Created: by Pradeep Gowda Updated: May 22, 2024 Tagged: course · deep-learning

Course notes from Building Multimodal Search and RAG about Multimodal Learning.

  • Instructor: Sebastian Witalec, head of developer relations at Weaviate,
  • human’s learn multi-modally
  • human’s foundational knowledge is built using multi-modal interaction with the world and not via language.
  • multi-modal embedding models produce a joint embedding space that understand all your modalities (e.g.: text, video, audio, picture).
  • Training:
    • start with specialist models
    • unify these models
    • the vectors that they generate are going to be similar
    • Models are unified using a process called contrastive representative learning.

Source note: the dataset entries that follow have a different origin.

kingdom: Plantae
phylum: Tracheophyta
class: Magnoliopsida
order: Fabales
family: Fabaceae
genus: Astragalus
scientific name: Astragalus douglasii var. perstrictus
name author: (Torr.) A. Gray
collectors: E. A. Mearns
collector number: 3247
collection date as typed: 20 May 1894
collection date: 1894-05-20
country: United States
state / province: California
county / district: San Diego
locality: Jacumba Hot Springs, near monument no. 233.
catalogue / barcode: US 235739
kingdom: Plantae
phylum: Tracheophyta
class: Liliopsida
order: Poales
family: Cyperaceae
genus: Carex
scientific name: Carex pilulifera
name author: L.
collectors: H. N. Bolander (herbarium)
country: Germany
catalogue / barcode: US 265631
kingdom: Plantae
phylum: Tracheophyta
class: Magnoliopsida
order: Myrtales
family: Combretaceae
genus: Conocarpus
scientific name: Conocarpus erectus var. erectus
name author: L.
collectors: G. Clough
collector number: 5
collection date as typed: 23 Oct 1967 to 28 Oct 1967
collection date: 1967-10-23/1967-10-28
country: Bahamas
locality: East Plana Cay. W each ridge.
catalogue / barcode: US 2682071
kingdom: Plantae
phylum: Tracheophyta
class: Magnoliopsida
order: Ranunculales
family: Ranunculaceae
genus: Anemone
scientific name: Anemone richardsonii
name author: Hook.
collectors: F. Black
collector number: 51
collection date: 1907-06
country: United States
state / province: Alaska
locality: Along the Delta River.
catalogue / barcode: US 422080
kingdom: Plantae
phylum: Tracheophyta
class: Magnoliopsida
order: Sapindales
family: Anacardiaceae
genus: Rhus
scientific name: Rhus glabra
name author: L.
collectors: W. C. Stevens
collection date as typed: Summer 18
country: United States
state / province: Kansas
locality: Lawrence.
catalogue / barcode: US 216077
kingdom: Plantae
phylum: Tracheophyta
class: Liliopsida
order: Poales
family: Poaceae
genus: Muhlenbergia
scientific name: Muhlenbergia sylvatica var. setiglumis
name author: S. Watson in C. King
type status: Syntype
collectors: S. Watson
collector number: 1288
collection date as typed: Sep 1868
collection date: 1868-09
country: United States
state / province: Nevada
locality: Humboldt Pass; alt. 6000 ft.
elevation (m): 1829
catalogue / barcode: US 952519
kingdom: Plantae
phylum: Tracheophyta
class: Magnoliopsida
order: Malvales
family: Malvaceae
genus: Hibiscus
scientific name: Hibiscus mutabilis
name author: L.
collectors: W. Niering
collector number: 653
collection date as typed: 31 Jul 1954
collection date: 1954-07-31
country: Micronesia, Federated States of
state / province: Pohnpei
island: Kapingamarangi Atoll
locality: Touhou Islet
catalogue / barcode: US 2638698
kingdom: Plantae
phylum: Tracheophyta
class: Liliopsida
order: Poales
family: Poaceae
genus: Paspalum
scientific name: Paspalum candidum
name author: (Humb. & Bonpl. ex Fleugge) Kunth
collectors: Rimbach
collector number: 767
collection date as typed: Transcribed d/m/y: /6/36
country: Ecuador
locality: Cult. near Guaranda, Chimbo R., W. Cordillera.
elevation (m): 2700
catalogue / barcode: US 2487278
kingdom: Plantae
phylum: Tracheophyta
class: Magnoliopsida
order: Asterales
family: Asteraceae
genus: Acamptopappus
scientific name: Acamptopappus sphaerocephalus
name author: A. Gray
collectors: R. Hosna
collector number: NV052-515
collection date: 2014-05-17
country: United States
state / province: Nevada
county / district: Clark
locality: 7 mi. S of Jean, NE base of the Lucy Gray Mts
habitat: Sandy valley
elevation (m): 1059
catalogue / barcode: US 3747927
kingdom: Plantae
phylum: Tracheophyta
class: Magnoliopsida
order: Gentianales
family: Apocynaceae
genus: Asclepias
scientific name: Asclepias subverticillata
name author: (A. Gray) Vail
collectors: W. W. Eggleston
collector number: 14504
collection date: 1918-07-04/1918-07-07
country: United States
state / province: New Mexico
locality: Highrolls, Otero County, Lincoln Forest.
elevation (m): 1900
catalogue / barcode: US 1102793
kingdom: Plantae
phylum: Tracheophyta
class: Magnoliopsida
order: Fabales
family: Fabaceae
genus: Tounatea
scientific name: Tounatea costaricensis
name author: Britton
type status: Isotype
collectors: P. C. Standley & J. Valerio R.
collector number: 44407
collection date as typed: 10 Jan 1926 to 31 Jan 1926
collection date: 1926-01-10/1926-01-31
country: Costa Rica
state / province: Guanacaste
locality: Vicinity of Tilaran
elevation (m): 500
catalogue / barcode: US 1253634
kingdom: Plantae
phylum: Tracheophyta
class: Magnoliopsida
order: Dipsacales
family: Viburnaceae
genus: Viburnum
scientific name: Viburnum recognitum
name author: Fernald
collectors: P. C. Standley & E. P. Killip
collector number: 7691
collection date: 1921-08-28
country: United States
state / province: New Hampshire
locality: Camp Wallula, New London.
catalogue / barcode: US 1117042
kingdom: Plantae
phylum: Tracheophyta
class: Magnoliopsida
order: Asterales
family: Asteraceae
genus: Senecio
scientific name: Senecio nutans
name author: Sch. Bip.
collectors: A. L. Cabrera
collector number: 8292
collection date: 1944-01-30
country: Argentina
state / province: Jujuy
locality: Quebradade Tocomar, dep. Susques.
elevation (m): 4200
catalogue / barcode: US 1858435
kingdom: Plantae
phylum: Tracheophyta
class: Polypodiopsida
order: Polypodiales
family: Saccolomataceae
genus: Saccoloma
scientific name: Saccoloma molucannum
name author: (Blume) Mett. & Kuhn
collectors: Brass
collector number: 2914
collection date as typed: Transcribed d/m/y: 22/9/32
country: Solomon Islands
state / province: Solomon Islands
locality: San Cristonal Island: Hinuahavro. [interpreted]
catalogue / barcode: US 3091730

      • CRL is a general purpose process that can be used to train any embedding model.
      • create one unified vector space representation for multiple modalities
        • by giving positive and negative examples, we train the models to pull closer vectors together for similar examples. and push away dissimilar examples
        • Anchor point
        • The pushing pulling process is achieved with the contrastive loss function.
          • encode the anchor and the (+ve and -ve ) examples into vector embeddings.
          • calculate the distance between the anchor and the examples.
          • minimize the distance between the positive example and maximize the negative example during the training process.
          • in multimodal learning, the examples can be from different modalities.
          • Minimize the loss… Girdhar, Rohit, Alaaeldin El-Nouby, Zhuang Liu, Mannat Singh, Kalyan Vasudev Alwala, Armand Joulin, and Ishan Misra. “Imagebind: One embedding space to bind them all,” 2023.